Les contre-vérités, sans esprit, d’un élu de France.

Les contre-vérités, sans esprit, d’un élu de France

 

Il n’est pas inutile de rappeler que le canton de Genève reverse chaque année à la France 280 millions de francs pour financer les infrastructures des départements de la Haute-Savoie et de l’Ain ; dans ce contexte les demandes et exigences supplémentaires du maire de Saint-Julien, sont totalement dénuées de fondements politique et économique.

Prétendre aujourd’hui que les Genevois installés en France sont victimes de discrimination à l’emploi par Genève relève d’une ignorance du marché de l’emploi de Genève et des mesures prises par le Conseil d’Etat pour remettre en emploi les chômeurs de notre canton. Ces mesures sont profitables à toutes et tous, car elles visent aussi à diminuer les tensions entre les diverses communautés œuvrant à Genève. Il est donc parfaitement erroné de prétendre que la libre circulation des personnes est de moins en moins appliquée dans notre canton.

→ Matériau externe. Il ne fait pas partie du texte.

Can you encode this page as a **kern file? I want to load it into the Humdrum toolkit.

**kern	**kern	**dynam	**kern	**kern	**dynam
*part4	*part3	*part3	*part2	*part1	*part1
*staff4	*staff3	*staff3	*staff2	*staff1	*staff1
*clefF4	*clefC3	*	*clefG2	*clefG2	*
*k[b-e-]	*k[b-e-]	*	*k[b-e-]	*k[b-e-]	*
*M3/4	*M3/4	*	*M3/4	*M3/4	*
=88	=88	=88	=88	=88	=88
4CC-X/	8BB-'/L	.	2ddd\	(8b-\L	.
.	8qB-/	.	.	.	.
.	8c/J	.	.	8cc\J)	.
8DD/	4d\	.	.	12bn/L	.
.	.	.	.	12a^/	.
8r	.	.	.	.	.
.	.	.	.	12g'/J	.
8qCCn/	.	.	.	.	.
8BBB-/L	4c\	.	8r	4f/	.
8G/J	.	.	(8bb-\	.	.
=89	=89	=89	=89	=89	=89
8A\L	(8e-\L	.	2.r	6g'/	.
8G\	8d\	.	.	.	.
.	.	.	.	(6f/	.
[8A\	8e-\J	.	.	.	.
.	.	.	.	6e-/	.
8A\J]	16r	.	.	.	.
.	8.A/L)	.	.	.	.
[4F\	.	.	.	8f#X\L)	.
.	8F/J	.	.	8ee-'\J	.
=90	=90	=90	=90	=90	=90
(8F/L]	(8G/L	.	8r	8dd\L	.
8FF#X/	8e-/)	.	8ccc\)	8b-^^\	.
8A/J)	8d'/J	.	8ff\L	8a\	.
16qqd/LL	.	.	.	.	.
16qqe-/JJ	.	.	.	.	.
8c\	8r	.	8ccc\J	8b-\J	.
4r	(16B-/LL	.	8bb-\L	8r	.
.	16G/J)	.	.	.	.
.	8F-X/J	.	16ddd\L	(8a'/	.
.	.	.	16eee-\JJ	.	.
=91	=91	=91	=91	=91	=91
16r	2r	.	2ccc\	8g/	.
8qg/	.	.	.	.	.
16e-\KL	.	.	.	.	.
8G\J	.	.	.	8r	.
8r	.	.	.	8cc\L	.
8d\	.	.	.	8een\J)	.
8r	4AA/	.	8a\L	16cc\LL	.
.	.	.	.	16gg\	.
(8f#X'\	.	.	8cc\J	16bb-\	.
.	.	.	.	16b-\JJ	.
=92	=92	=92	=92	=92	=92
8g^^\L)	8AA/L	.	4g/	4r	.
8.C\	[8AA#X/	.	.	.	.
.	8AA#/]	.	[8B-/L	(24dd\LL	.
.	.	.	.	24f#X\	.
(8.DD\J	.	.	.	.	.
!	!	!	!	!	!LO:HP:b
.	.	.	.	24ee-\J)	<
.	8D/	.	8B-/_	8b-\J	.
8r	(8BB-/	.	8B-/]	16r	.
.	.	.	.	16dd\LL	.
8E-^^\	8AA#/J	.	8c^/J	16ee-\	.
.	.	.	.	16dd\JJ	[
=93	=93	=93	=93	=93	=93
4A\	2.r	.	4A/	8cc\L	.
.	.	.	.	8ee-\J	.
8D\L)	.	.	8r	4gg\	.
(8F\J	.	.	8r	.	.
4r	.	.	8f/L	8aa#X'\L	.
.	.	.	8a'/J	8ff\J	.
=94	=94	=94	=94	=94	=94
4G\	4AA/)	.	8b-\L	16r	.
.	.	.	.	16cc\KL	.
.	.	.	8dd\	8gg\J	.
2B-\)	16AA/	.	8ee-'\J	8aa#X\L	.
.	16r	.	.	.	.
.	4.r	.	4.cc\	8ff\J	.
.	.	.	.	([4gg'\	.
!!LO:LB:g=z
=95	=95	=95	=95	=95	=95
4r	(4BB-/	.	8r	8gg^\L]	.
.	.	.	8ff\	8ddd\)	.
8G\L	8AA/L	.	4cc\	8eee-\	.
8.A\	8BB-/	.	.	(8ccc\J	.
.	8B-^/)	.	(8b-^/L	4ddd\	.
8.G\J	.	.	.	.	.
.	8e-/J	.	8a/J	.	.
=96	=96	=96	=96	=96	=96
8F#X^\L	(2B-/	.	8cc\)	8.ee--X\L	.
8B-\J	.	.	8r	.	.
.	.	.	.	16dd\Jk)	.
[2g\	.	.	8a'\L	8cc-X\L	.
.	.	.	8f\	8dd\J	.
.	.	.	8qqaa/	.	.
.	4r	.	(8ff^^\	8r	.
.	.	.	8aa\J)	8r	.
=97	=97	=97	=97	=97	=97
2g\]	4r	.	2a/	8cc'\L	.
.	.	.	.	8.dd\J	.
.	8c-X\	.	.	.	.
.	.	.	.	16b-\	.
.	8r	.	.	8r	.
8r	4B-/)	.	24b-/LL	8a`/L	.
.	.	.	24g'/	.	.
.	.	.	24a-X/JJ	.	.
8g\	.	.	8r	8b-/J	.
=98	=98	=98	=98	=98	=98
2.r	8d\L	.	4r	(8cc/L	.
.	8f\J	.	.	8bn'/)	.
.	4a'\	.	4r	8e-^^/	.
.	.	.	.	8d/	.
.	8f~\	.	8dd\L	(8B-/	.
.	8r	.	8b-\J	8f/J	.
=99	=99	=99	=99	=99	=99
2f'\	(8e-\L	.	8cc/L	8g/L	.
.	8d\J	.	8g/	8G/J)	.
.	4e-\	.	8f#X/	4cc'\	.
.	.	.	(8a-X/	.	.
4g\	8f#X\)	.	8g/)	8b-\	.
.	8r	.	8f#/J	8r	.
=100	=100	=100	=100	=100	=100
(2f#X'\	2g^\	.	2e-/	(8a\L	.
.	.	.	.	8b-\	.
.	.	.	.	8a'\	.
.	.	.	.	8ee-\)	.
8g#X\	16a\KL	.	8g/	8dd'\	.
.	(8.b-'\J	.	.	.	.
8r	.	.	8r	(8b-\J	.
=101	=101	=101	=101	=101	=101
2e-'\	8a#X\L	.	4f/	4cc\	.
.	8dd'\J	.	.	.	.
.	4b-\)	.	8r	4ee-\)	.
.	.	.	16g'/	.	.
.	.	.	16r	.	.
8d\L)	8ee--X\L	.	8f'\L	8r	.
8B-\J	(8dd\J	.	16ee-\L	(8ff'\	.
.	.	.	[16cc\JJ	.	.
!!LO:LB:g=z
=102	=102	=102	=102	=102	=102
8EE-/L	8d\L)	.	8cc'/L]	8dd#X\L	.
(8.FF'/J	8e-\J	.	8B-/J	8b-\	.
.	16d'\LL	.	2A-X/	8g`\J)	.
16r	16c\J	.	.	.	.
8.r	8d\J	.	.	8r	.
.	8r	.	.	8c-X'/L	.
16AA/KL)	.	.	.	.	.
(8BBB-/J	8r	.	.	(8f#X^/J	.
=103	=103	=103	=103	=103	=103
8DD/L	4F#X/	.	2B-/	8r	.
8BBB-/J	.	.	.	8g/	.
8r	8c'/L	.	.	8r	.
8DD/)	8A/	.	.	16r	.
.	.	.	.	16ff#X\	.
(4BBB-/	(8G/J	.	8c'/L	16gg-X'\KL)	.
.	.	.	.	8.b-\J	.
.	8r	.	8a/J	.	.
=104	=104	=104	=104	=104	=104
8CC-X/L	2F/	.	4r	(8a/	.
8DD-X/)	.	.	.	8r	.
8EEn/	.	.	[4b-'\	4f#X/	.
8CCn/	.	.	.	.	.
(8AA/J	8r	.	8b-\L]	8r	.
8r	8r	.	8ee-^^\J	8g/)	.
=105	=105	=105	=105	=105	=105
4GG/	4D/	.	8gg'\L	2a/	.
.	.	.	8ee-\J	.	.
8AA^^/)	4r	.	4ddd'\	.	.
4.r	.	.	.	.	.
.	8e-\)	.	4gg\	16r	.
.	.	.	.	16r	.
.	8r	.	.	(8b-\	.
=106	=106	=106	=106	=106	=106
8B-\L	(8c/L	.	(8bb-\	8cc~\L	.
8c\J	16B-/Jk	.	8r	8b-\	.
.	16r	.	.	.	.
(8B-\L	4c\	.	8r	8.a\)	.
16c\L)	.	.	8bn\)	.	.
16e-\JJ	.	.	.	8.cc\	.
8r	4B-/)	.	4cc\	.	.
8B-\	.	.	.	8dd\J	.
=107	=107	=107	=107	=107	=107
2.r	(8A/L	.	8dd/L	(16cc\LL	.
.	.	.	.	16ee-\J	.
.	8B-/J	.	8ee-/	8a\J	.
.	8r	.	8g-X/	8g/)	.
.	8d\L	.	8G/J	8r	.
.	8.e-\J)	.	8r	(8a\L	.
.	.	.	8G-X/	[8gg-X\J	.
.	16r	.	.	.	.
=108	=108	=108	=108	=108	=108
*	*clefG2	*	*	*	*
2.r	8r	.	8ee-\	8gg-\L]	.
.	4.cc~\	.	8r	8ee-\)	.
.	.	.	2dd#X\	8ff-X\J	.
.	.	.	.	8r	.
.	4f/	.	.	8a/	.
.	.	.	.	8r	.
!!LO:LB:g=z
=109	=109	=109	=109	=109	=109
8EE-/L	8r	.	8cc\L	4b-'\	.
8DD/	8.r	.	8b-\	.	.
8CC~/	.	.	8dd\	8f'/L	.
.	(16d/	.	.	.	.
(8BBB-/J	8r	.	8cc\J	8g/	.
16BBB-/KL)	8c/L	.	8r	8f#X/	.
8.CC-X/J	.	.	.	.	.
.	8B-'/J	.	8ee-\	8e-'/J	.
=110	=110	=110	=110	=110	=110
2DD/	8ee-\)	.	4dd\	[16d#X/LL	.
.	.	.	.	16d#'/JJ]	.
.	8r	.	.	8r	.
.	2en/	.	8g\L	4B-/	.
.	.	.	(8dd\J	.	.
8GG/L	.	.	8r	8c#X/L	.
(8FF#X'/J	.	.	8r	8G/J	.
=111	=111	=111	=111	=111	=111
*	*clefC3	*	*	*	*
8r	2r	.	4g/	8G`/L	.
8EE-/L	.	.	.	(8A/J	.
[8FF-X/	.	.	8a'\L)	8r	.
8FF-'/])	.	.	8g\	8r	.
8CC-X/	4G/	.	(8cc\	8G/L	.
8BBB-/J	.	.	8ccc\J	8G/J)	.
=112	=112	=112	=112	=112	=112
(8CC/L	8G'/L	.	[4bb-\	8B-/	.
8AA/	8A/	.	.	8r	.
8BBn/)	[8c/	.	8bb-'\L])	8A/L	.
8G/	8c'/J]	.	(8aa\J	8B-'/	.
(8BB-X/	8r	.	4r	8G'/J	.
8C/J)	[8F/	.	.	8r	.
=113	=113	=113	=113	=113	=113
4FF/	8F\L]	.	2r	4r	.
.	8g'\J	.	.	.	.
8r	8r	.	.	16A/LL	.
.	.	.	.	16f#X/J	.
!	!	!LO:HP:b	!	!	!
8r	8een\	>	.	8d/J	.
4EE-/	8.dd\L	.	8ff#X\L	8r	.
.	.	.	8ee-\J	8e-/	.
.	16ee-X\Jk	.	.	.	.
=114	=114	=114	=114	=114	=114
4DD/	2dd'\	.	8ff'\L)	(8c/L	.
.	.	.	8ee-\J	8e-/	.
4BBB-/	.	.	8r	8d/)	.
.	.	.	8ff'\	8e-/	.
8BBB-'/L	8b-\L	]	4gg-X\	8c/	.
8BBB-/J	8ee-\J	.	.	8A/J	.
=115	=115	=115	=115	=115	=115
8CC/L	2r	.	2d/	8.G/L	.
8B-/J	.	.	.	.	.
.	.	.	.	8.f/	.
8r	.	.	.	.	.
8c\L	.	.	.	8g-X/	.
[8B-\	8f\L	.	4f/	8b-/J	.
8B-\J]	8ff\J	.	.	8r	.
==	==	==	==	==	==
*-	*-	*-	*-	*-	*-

De la part d’un élu français ayant fait une partie de sa carrière professionnelle à Genève, c’est très grave de jeter, gratuitement, de l’huile sur le feu et d’affirmer, sans preuves aucunes, des contre-vérités aussi grave, trop facile de dénigrer ceux qui l’ont nourri pendant plusieurs années.

Abordons aussi le développement économique et urbain qui permet à plus de 100'000 frontaliers de gagner leurs vies à Genève, cet élu fustige et dénonce le dynamisme économique de Genève avec le développement des emplois et des logements, alors que Genève fait un effort considérable pour construire de nouveaux logement pour toutes les catégories, ainsi que le nombre supplémentaires de frontaliers sur les routes de notre canton. C’est particulièrement incohérent et contradictoire comme d’ailleurs sa vision politique des infrastructures routières qu’il veut développer, payées par Genève, afin d’engorger encore plus les voies publiques vers et dans Genève.

N’oublions pas non plus que notre canton construit et paye 40% du CEVA, la Confédération assumant le solde ; alors que la France, avec notamment les deniers de la contribution cantonale,  n’est même pas capable de construire des parkings d’échanges, sur son territoire, afin d’inciter les frontaliers à ce parquer pour prendre le Léman-Express (CEVA) qui entrera en fonction en 2019.

Il n’est pas inutile de rappeler à cet élu que son rêve d’une structure de gouvernance transfrontalière n’a aucune légitimité de ce côté de la frontière et que toute décision, aussi minime soit-elle doit avoir l’aval du souverain. Toute la classe politique Suisse et Genevoise est attachée à cette véritable démocratie participative, un bien précieux qui donne la parole à la population.

Stop à cette démagogie mortifère, incohérente et qui vise à dénigrer Genève et sa classe politique, sans aucunement apporter des solutions concrètes aux problèmes de l’agglomération ; ce personnage n’a rien à faire au conseil d’administration des TPG.